I really hope that’s so, thought Godfrey Menninger. Rose Weinenstat looked at him carefully. “You’re not worrying about her, are you? Because there’s no need — wait a minute.” General Weinenstat touched the thing in her ear that looked like, but wasn’t, a hearing aid. Her expression turned somber.
“What is it?”
She turned off the communicator. “Henry Moncas. His shelter took a direct hit. They’re trying to find out who’s President now.”
“Shit!” Godfrey Menninger stared at the remains of his breakfast for a moment and saw none of it. “Oh, shit,” he said again. “It looks bad, Rosie. The worst part is we never had a choice!”
General Weinenstat started to speak, then changed her mind.
“What? What were you going to say, Rosie?”
She shrugged. “No good second-guessing, is it?”
He pounced on her words. “About what? Come on, Rosie!”

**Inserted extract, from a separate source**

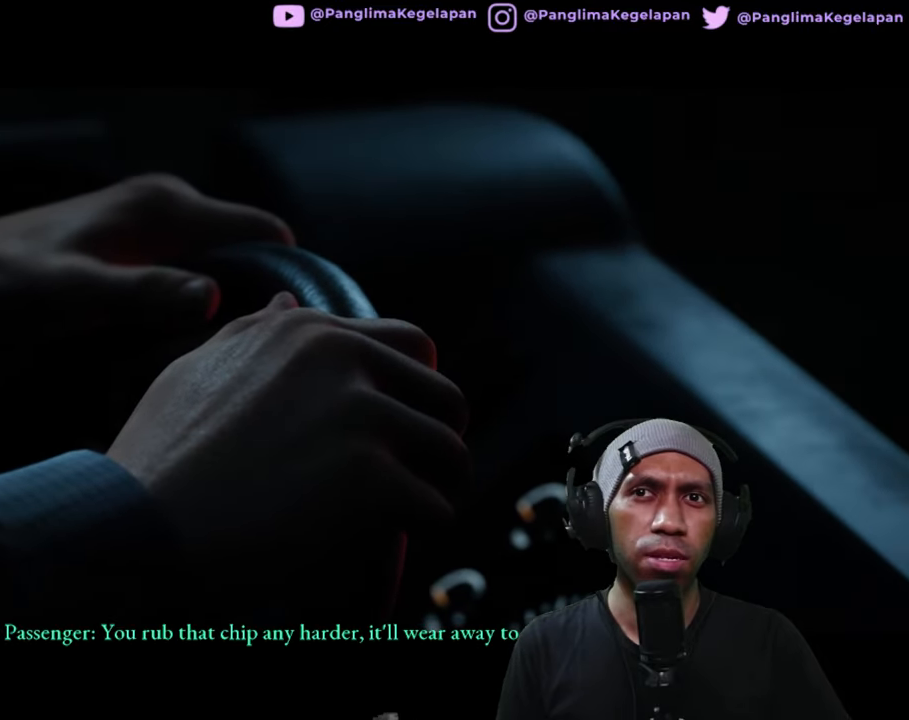
{"buttons": ["R2"], "left_stick": "center", "right_stick": "center", "button_events": []}
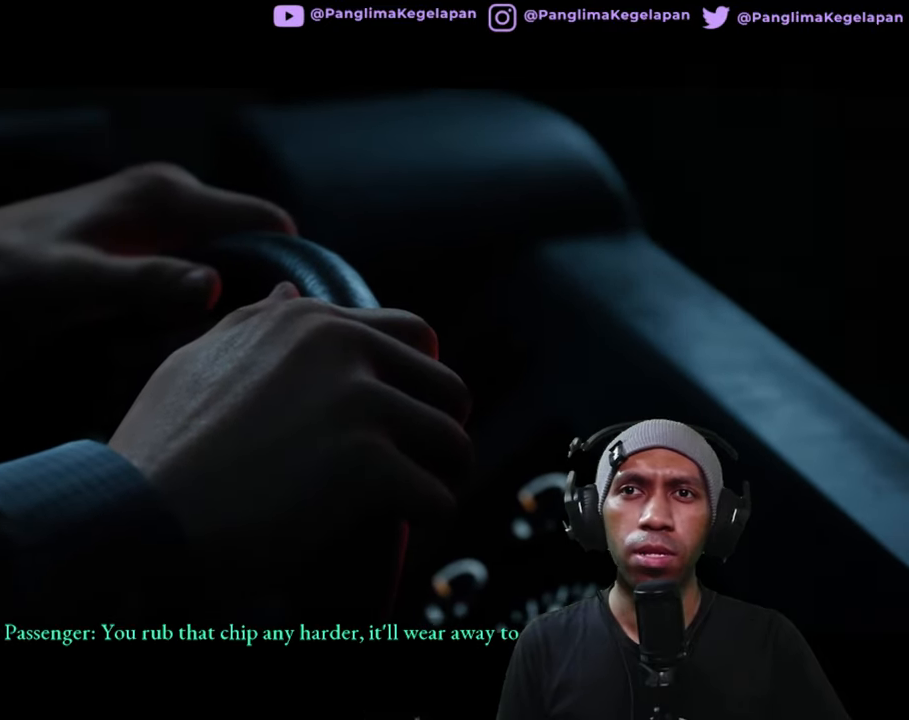
{"buttons": ["R2"], "left_stick": "center", "right_stick": "center", "button_events": []}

“Well — maybe moving into Canada—”
“Yeah. That was a mistake, all right. I’ll give you that. But not ours! The Greasies knew we couldn’t let them move troops into Manitoba. That was Tam Gulsmit’s mistake! Same with the Peeps. Once we were engaged we had to take Lop Nor out — quick, clean, minimum casualties. They should’ve accepted it instead of retaliating—”
But he could hear voices within him denying it, speaking in the tones of Tam Gulsmit and Heir-of-Mao. “We were safe moving troops in to protect the tar sands, because we knew you couldn’t afford to invade.”

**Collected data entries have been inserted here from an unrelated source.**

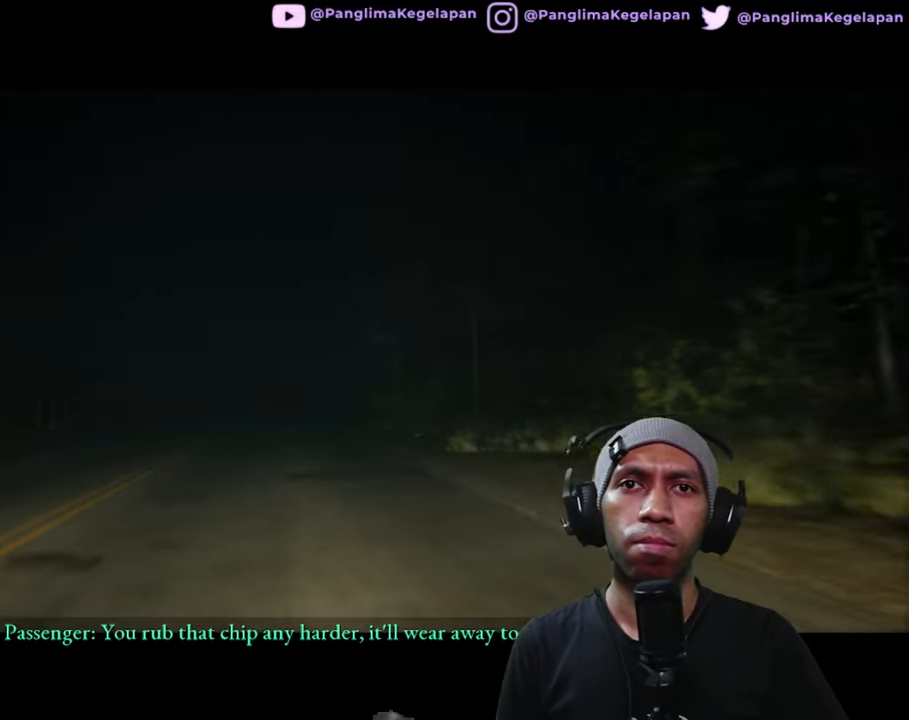
{"buttons": ["R2"], "left_stick": "center", "right_stick": "center", "button_events": []}
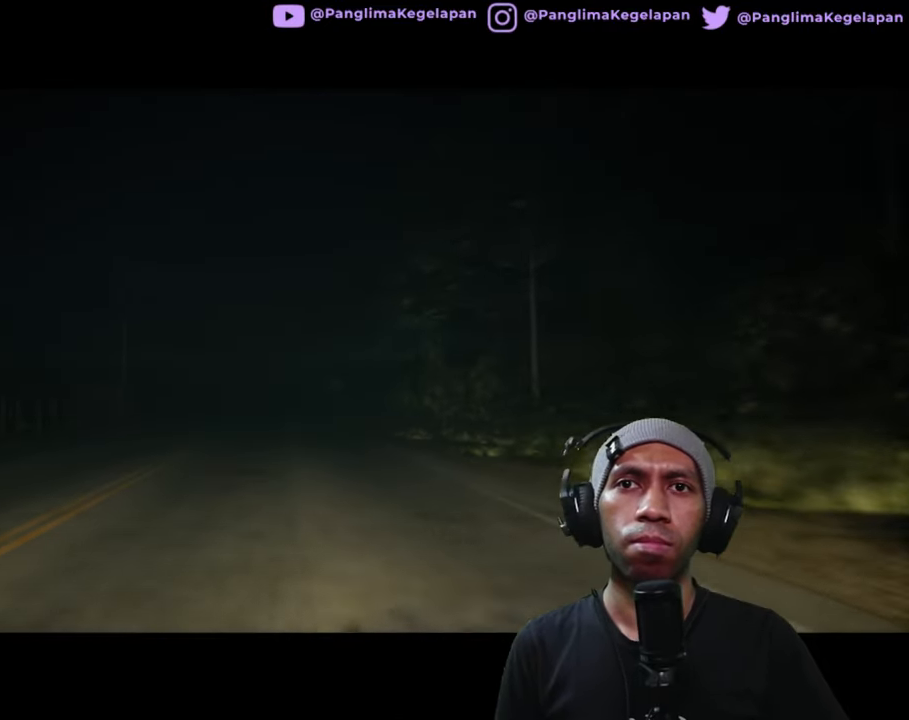
{"buttons": ["R2"], "left_stick": "center", "right_stick": "center", "button_events": []}
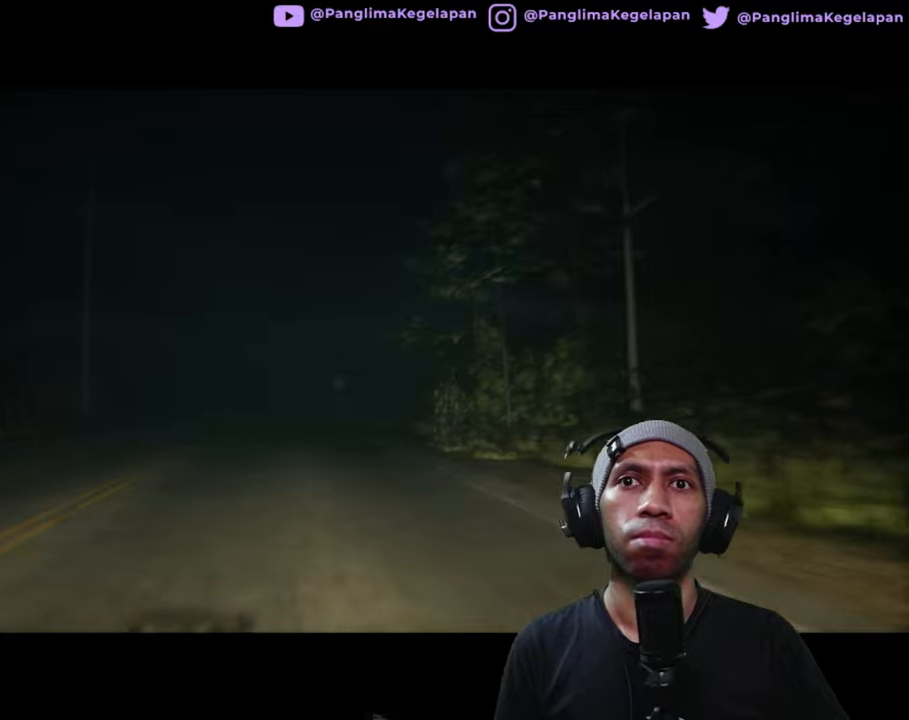
{"buttons": ["R2"], "left_stick": "center", "right_stick": "center", "button_events": []}
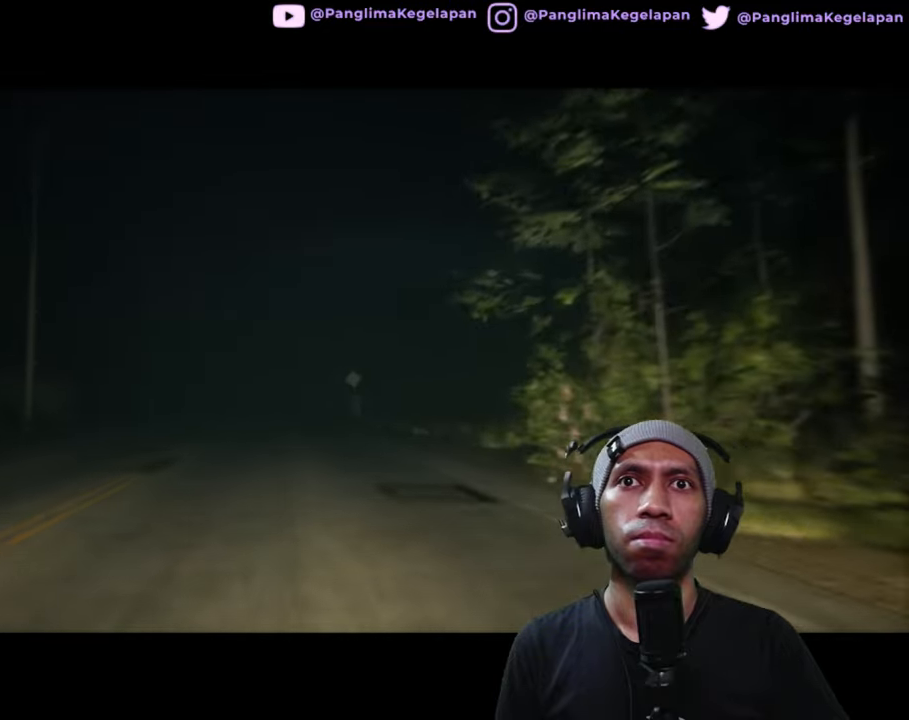
{"buttons": ["R2"], "left_stick": "center", "right_stick": "center", "button_events": []}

“You shouldn’t have bombed Lop Nor. You should have known we would have to retaliate.” The voices within God Menninger’s mind were the only voices they would ever have again. Heir-of-Mao lay with eyes bulging and tongue protruding from his lips, dead in the deep shelter under Peking, and the atoms that had once been Gulsmit’s body were falling out from the column of fire over Clydeside.
The Libyan missile had bypassed Atlanta and Asheville and Johnson City, matching their terrains against the profiles imprinted in its memory. The safety interlocks on its thermonuclear charge were falling away one by one as its tiny, paranoid brain began to recognize its nearness to the thing it was unleashed to destroy.
“It’s bad, Rosie,” said Godfrey Menninger at last, rising to return to his desk. Maybe he should have let Margie’s mother have the raising of her. Then Margie would probably have had a husband and a couple of kids by now. And perhaps — perhaps the world would have been a different place. He wondered if he would ever hear from her again. “Rosie,” he said, “check Houston. See if the communication links with Jem are holding up. With the other colonies, too, of course.”
“Right now, Godfrey? Give me ten minutes; I’ve got a call coming in from the DoD.”
“Ten minutes is fine,” he said; but before the ten minutes was up he was dead.